● TASKS TO PERFORM
1: In the passage on the moth A. lienardi, what kind of light attracts the moths?
2: Turn the paragraph beginning "Natural predators of A. lienardi include birds" in the passage on the moth A. lienardi into a list that keeps its main facts.
3: Continue the passage on the moth A. lienardi from its last sentence.

Changing landscapes may be favouring insect outbreaks. Asogwa et al. [24] observed that the moth only became a pest on cashews when large plantations were established. Natural climatic cycles may favour outbreaks in suitable conditions, but in future, climate change could result in phenological mismatches, adults living for shorter periods, a shorter period of oviposition, or fewer eggs [21].

Natural predators of A. lienardi include birds [7] such as red-winged starlings, rock kestrels, yellowbilled kites, hadeda ibis and Indian (common) myna, Karoo prinias, and Cape sparrows, as well as monkeys. Ossowski [25] recorded the larval parasite (Exorista fallax) and two predatory species of Pentatomidae (Hemiptera), Glypsus maestus and Macrorhaphis spurcata, and the sphegid wasp Ammophila beniniensis as predators. Glypsus conspicuous was observed attacking the larvae.

In natural systems, no control is necessary, and the affected vegetation recovers within a few months. Given that A. lienardi is a fruit-sucking moth, Moore [5] recommends that no action be taken against them in orchards unless they become a nuisance in pack-houses. Leston [8] reported that the moths became a nuisance during an exceptional outbreak in 1973 in Ghana. The moths are not attracted to ordinary light but are attracted to white ceilings, i.e., reflected light [7]. In commercial plantations, Govender [26] advocates an integrated pest management approach for general pests, with restrictions on the use of insecticides and biological control. Control of the larvae is impractical given the wide range of food plants and the scattered nature of the larvae [27]. Loss of citrus crops could be avoided by cultivating varieties that produce crops outside of the major larval periods, or the early harvesting and storage of fruit [27]. The use of pesticides should be managed judicially to avoid negative impacts on non-target species.

● SOURCE INFORMATION

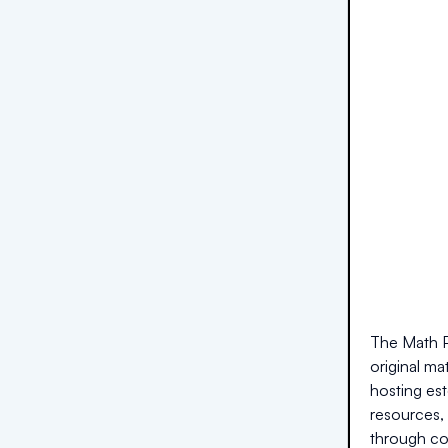
The Math P
original m
hosting est
resources, 
through co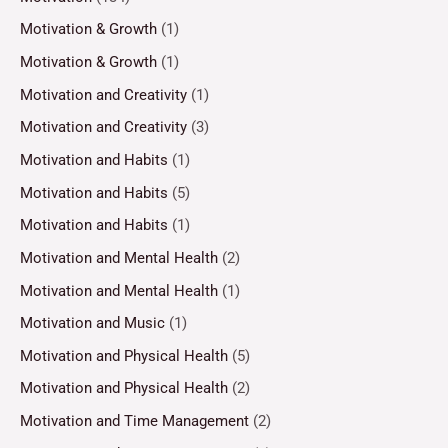
Motivation & Growth
(1)
Motivation & Growth
(1)
Motivation and Creativity
(1)
Motivation and Creativity
(3)
Motivation and Habits
(1)
Motivation and Habits
(5)
Motivation and Habits
(1)
Motivation and Mental Health
(2)
Motivation and Mental Health
(1)
Motivation and Music
(1)
Motivation and Physical Health
(5)
Motivation and Physical Health
(2)
Motivation and Time Management
(2)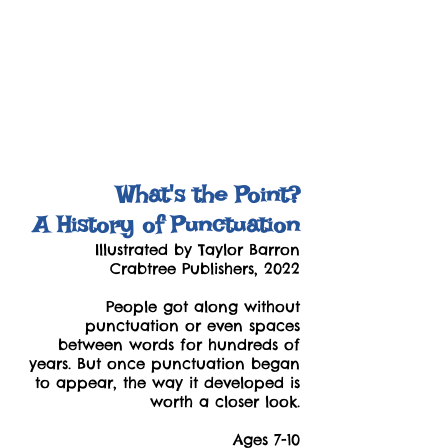
What's the Point?
A History of Punctuation
Illustrated by Taylor Barron
Crabtree Publishers, 2022
People got along without
punctuation or even spaces
between words for hundreds of
years. But once punctuation began
to appear, the way it developed is
worth a closer look.
Ages 7-10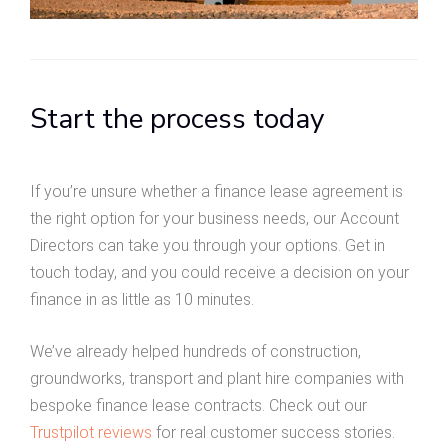
Start the process today
If you’re unsure whether a finance lease agreement is
the right option for your business needs, our Account
Directors can take you through your options. Get in
touch today, and you could receive a decision on your
finance in as little as 10 minutes.
We’ve already helped hundreds of construction,
groundworks, transport and plant hire companies with
bespoke finance lease contracts. Check out our
Trustpilot reviews
for real customer success stories.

● ANSWERS FOR THIS EXERCISE
1: Reflected light, such as light from white ceilings, not ordinary light.

2:
- Birds: red-winged starlings, rock kestrels, yellowbilled kites, hadeda ibis, Indian (common) myna, Karoo prinias and Cape sparrows
- Monkeys
- Recorded by Ossowski [25]:
  - the larval parasite Exorista fallax
  - two predatory Pentatomidae (Hemiptera): Glypsus maestus and Macrorhaphis spurcata
  - the sphegid wasp Ammophila beniniensis
- Glypsus conspicuous was seen attacking the larvae.

3:
This study has identified two new host plants, Spirostachys africana and Schotia brachypetala, thereby advancing our knowledge on the ecology of the species. Future research should include monitoring and a more detailed model such a system dynamic model to better predict outbreaks and the species population dynamics, and to address the deficiencies of this short-term, correlative study. Additional collections from museums could be good resources for biological modelling to indicate if outbreaks are unusual or a normal part of population dynamics [28]. Citizen science data such as that in iNaturalist will be immensely useful for future modelling. Future research should employ long-term climatic modelling (>20 years), population genetics, and predator-exclusion experiments.

5. Conclusions

Multiple climatic factors acted in concert to create ideal conditions for A. lienardi survival in the Hluhluwe-iMfolozi Park over the last five years. The evidence suggests that it was the combination and timing of factors, rather than any single extreme factor, that made the 2025 outbreak so severe. This included the mild and wetter winter of 2024, promoting higher overwintering survival in the insects. The early spring precipitation likely triggered some early leaf flush, but the dry spell in November delayed further flush to later summer, resulting in the synchronisation of host plant phenology and the Achaea life cycle. The early dry summer period may have reduced predator insect populations due to less food/prey, meaning fewer natural enemies were around when the Achaea caterpillars began multiplying. The late summer rainfall with near continuous light and moderate rains maintained high humidity, maximising caterpillar survival rates and plant vigour. The warm nights boosted the insects’ rate of development and reproduction.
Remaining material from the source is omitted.